***** Text

Epilogue: The Crypt Keeper finishes and delivers some devastating news: all of them are already dead. Apparently, they suffered memory loss as spectres and he decided to toy with them by recounting their deaths to their faces. He then leads them into Hell for eternal torment.

Thoughts and Background: As you might guess from this summary, I really didn’t think too much of this one. In the previous two movies, the situations were often creative and where there were villains, they remained in the background long enough for the stories to develop. Here, the villains are all straightforward and one-dimensional. I spent four out of the five segments just waiting for the bad guys to get what the deserved. The only interesting story is the fourth one, and that, as mentioned, is based on an existing (and somewhat overused) short story.
And I’d certainly be remiss if I didn’t mention that this film was based on the macabre 1950’s comic book of the same name. (It was published from 1950 through 1955 and has had a few 21st- century revivals.) Most of what’s here is based on stories from the comic. And, yes, HBO’s 1990s TV series ‘Tales From the Crypt’) was also based on the comic. (It was much better than this film.) It’s just too bad the filmmakers couldn’t do more with the material at hand. This one is worth a passing glance, but not much else.

**********

▶ [Work order]:
Copy the review verbatim from "And I’d certainly" up to and including "not much else.".

***** Supplied data

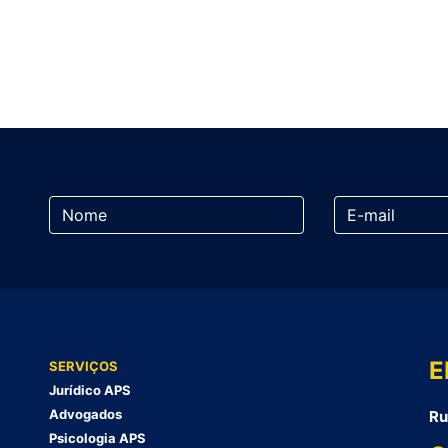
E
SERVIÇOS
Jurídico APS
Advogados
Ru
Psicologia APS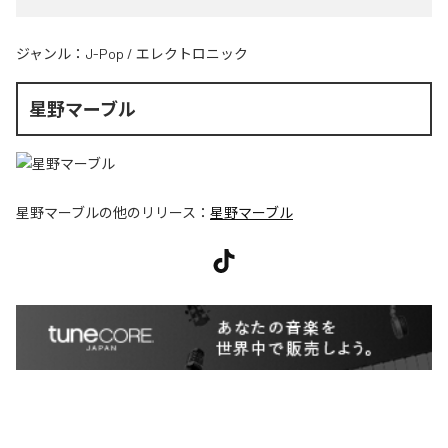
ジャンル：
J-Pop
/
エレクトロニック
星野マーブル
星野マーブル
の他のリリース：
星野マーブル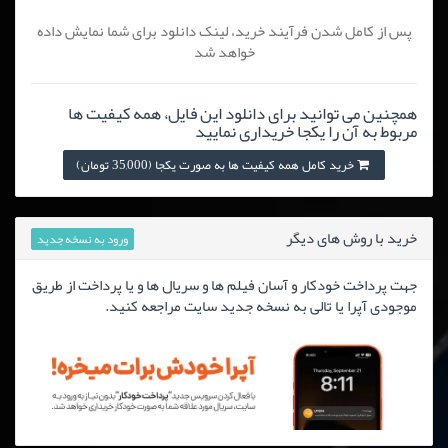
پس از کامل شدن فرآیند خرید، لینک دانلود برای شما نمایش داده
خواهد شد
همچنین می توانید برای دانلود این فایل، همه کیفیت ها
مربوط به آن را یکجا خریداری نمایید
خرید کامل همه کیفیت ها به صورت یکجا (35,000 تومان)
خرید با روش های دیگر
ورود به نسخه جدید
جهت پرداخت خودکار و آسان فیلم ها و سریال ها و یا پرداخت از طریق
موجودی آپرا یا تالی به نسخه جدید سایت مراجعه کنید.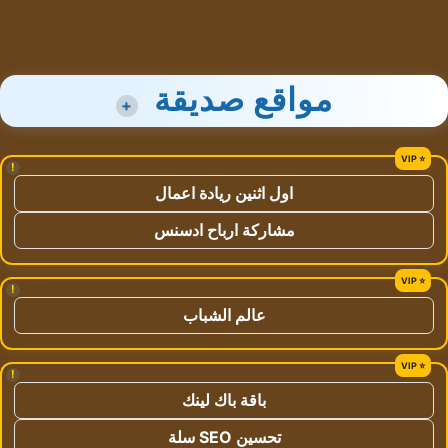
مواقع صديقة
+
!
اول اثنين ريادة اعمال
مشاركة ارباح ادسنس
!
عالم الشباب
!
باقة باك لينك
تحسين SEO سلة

**********

▶ [Result for this exercise]:
And I’d certainly be remiss if I didn’t mention that this film was based on the macabre 1950’s comic book of the same name. (It was published from 1950 through 1955 and has had a few 21st- century revivals.) Most of what’s here is based on stories from the comic. And, yes, HBO’s 1990s TV series ‘Tales From the Crypt’) was also based on the comic. (It was much better than this film.) It’s just too bad the filmmakers couldn’t do more with the material at hand. This one is worth a passing glance, but not much else.